What is seen as the successor to the F1, the hybrid P1 showed the world the electric power combined with petrol goodness didn’t need to be just for eco-warriors. The P1 combined a 737 hp 3.9-litre twin-turbocharged V8 engine with a 178 hp electric motor, for a total of 916 hp. McLaren then encased all this power in a carbon composite body to develop one of the top supercars today. Its just a shame all 375 sold out instantly.
A car that encapsulates both the good and the bad about the British motoring industry. Over 500,000 were produced from 1962 until 1980 and was the world’s best selling sports car for a while. There were four, six and eight-cylinder models and the monocoque body structure was innovative at the time of launch. The MGB is a joy to drive if you find a good one, but you’ll wish you opted for the push bike if you drive a lemon.
Just like the Elan the Lotus Elise formula was simple, Simplify, then add lightness. Lotus stripped away all that was unnecessary with the Elise and then used lightweight materials to make it even lighter. In doing so, the British motoring company produced a car that was incredible fun to drive and is widely regarded as one of the world’s greatest drivers cars. While it may not be the fastest sports car, there aren’t many things that can make you smile like an Elise on a tight, twisty road.
Rolls-Royce Silver Shadow
While it isn’t the best car Rolls-Royce have ever produced, the Silver Shadow brought the brand to the masses, becoming the marque’s most successful vehicle in the process. It may not have had all the bells-and-whistles of other Rolls-Royce automobiles, but it still retained that sense of luxury a Roller can only create. It also looked damn cool as well.
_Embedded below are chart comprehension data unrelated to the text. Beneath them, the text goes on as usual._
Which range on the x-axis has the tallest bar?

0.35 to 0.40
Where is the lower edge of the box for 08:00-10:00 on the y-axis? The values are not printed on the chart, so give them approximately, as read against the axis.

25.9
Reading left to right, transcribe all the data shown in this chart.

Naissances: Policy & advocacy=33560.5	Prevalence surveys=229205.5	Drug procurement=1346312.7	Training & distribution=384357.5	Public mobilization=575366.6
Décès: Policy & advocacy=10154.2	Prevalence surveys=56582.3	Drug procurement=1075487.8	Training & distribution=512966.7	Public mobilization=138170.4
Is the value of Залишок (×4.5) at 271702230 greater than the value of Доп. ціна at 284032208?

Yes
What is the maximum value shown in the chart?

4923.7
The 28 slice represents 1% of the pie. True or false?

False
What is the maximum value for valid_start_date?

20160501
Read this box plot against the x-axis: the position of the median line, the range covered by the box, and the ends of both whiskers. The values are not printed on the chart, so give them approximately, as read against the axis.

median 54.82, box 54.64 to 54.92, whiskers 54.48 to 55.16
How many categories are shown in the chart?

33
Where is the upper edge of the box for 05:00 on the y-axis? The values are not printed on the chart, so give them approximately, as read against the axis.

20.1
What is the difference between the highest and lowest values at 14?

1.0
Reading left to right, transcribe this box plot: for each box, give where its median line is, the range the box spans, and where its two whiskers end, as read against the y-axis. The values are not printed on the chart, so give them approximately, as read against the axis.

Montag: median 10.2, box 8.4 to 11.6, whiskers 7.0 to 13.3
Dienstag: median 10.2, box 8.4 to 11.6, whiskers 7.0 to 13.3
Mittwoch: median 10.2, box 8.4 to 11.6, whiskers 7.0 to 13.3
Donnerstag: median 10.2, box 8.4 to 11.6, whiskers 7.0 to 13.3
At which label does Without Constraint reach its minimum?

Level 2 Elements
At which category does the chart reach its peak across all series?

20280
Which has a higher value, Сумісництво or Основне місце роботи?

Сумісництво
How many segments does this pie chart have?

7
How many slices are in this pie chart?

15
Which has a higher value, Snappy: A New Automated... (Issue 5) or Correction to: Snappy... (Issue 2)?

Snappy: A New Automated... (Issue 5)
What some say is the British Model T, the Austin Seven was the motorcar for the everyday man. Herbert Austin said that his ultimate goal with the Seven was to create “a decent car for the man who, at present, can afford only a motorcycle and sidecar”. There were many different versions of the Seven for different tasks depending on what the user required. It also had its place in motorsport, where it provided a cheap platform for budding racers.